Task goal
Why does the text headed "Assembling the pieces" below say many tools have been slow to reach the clinic? Answer in one to three sentences.

Quoted passage
○ ○ ○ ○ ○ ○ ○
Assembling the pieces
Although scientists are making progress, many tools have been slow to reach the clinic, says Padmanee Sharma, a physician–scientist at the University of Texas MD Anderson Cancer Center in Houston. Every new clinical technology needs standards and quality assurances, which require extensive testing to establish. Clinical trials are only now adopting procedures that might help clinicians to track their patients' immune responses and feed in to treatment decisions.
boxed-textCommunication is another bottleneck. Information is accumulating rapidly and needs to be shared by collaborators as diverse as statisticians, clinicians, basic biologists and technologists. Coordinating research that involves human participants places huge demands on logistics, resources and expertise, and one major effort to facilitate such work is the Human Immunology Project Consortium (HIPC) funded by the US National Institutes of Health (NIH). The HIPC doles out grants to advance methods, and endeavours to extend the fruits of researchers' labour to all.
The consortium offers an online data-analysis and management platform called ImmuneSpace, which helps researchers to place data in a long-term archive called the Immunology Database and Analysis Portal (ImmPORT), also funded by the NIH. The HIPC is spearheading efforts to standardize procedures for commonly performed assays in cytometry as well as alternate methods of immune profiling, such as measuring antibodies in serum samples.
Another emerging need is for techniques for easy cross-analysis of many data types, says Steve Kleinstein, a computational immunologist at Yale University in New Haven, Connecticut. “There's a lot of subtlety in the data, and it's very easy to pick up a piece of code or tool that somebody put out there on the web, run it with your data and get a plot that looks interesting — but that's a very dangerous thing to do,” he says.
To help solve this problem, Kleinstein and his group have developed software called the Repertoire Sequencing Toolkit (pRESTO)6, which offers a way to process, annotate and correct raw sequencing data from high-throughput platforms such as Illumina. It also allows researchers to run their data in different computing environments and then return to the pRESTO environment.
○ ○ ○ ○ ○ ○ ○
Provided records
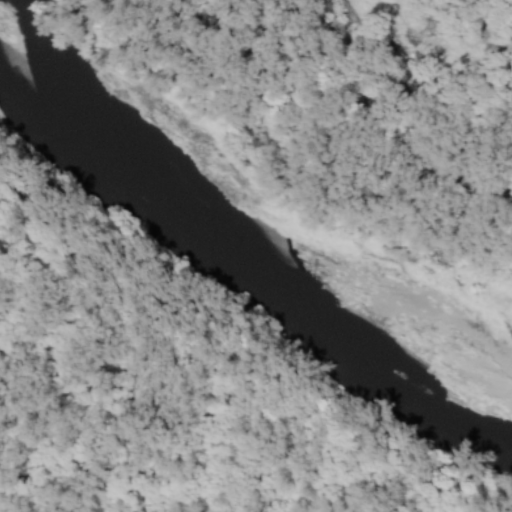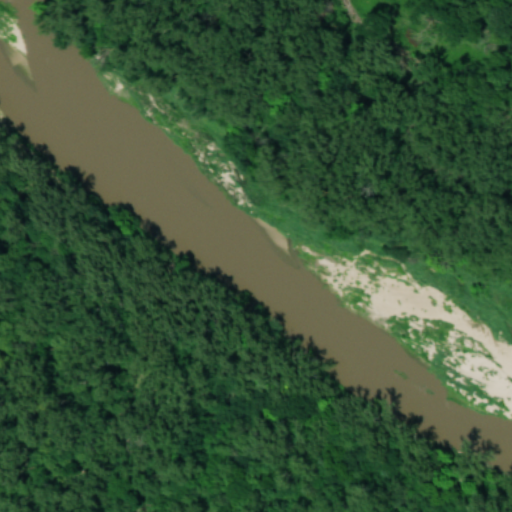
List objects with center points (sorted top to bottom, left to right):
river: (241, 265)
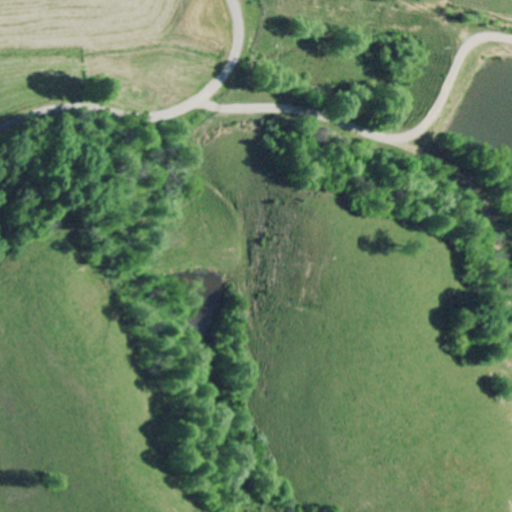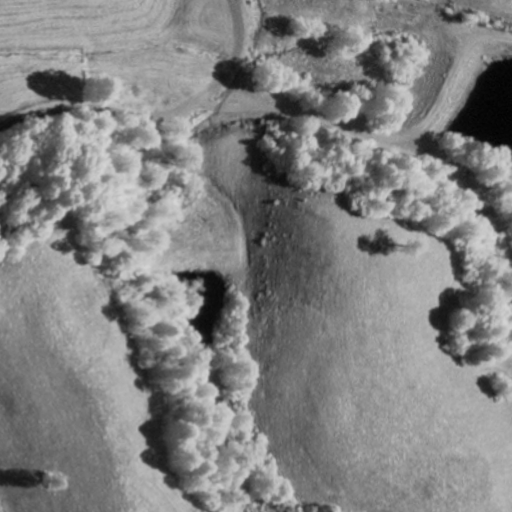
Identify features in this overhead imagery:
road: (157, 117)
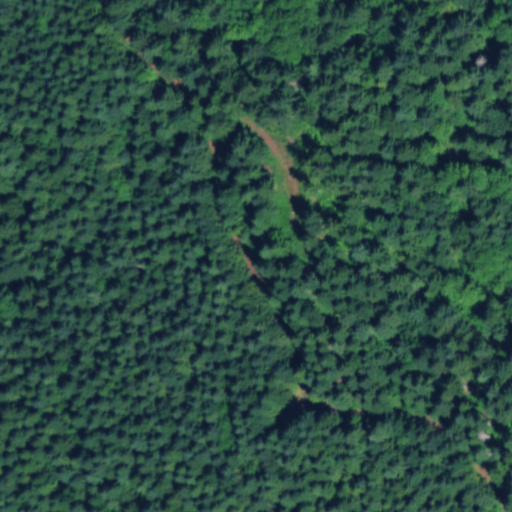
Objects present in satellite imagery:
road: (222, 65)
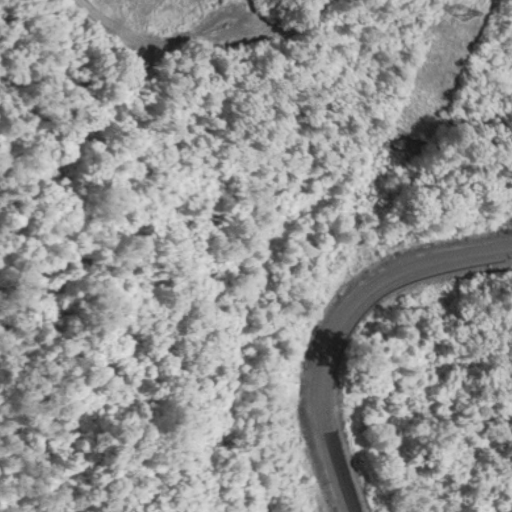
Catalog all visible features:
power tower: (456, 10)
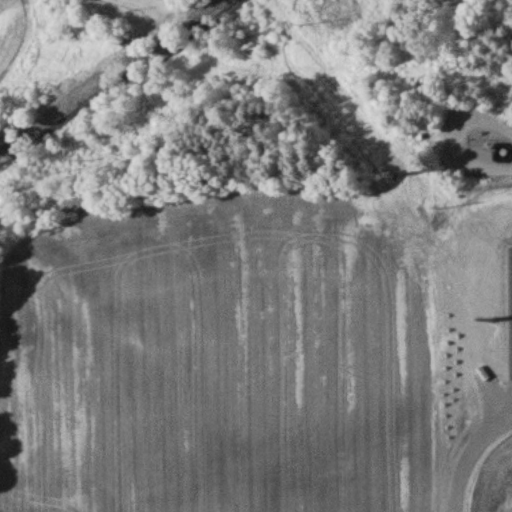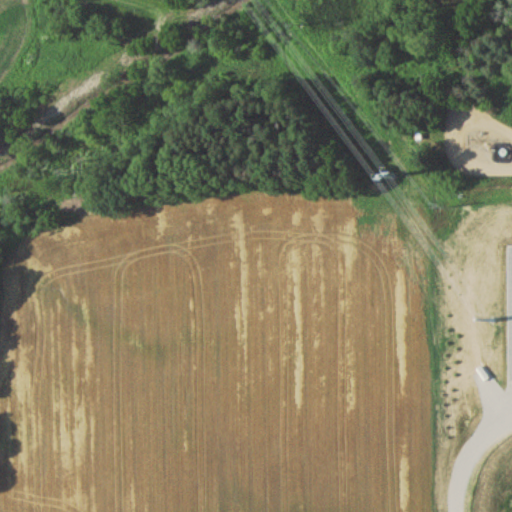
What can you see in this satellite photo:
road: (489, 171)
power tower: (391, 177)
power substation: (510, 311)
power tower: (492, 319)
road: (492, 407)
road: (471, 457)
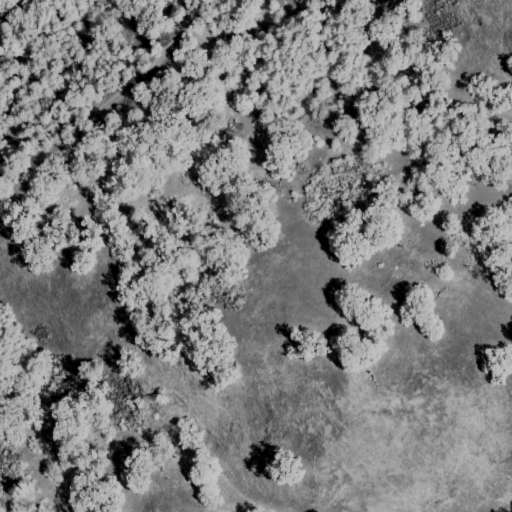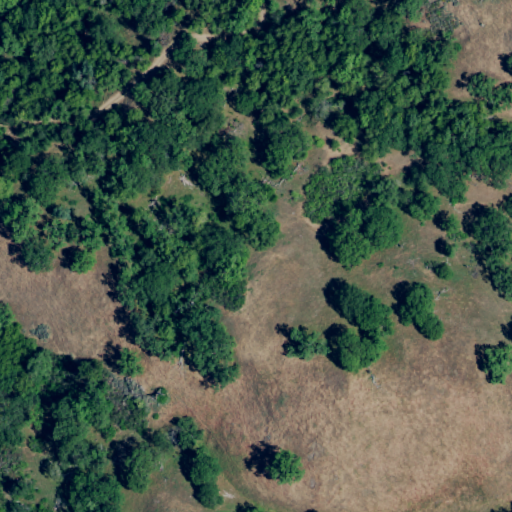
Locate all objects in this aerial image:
road: (148, 73)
○ ○ ○ ○ ○ ○ ○
Exercise answer
Every new clinical technology needs standards and quality assurances. Establishing those requires extensive testing, so many tools have been slow to reach the clinic.